[STATED EXERCISE] Retype every line of text in the material below exactly, leaving out the pictures.
─── RECORDS FOR THIS TASK ───
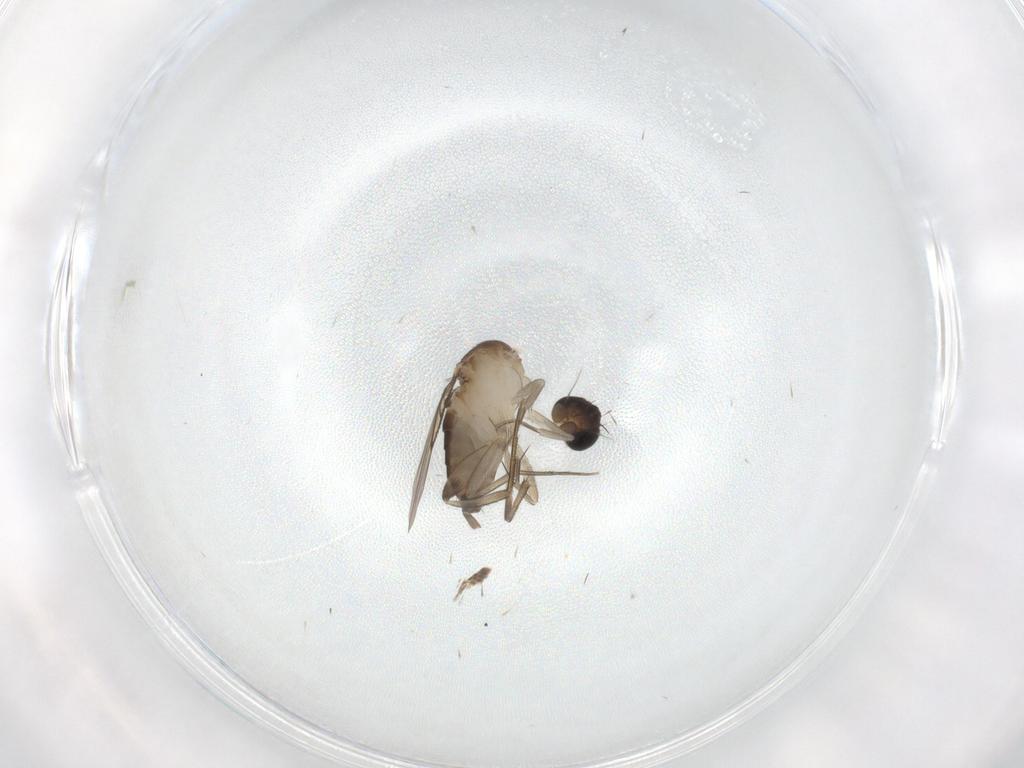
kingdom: Animalia
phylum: Arthropoda
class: Insecta
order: Diptera
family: Phoridae
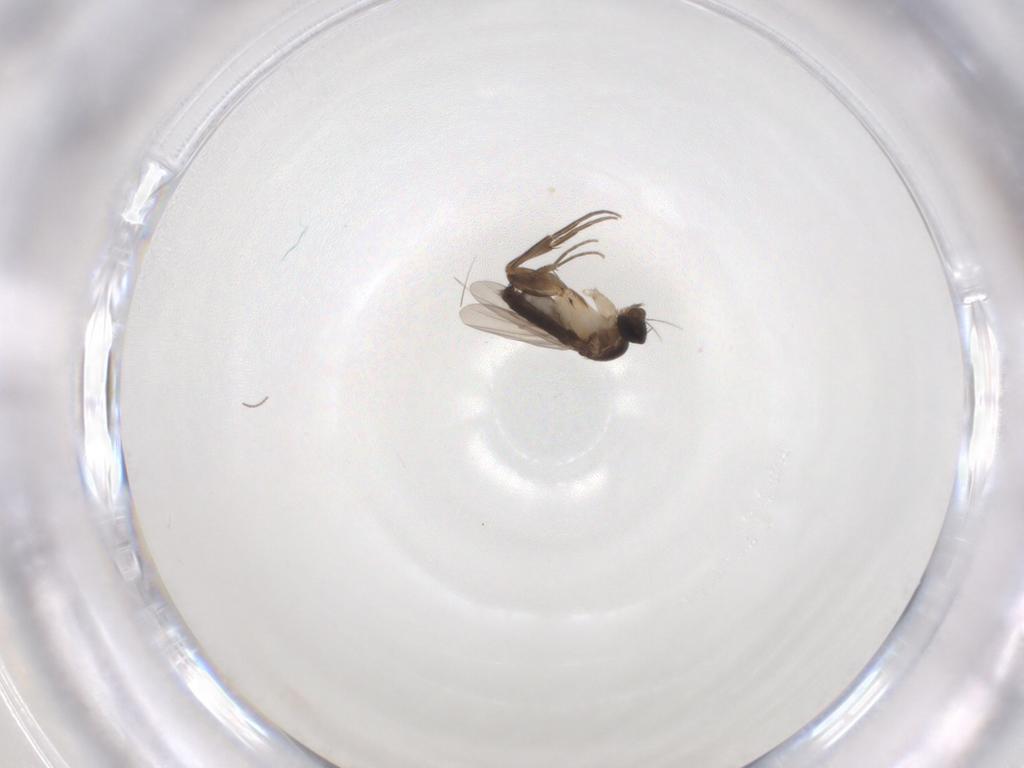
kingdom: Animalia
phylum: Arthropoda
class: Insecta
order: Diptera
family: Phoridae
───
[FULL ANSWER]
kingdom: Animalia
phylum: Arthropoda
class: Insecta
order: Diptera
family: Phoridae
kingdom: Animalia
phylum: Arthropoda
class: Insecta
order: Diptera
family: Phoridae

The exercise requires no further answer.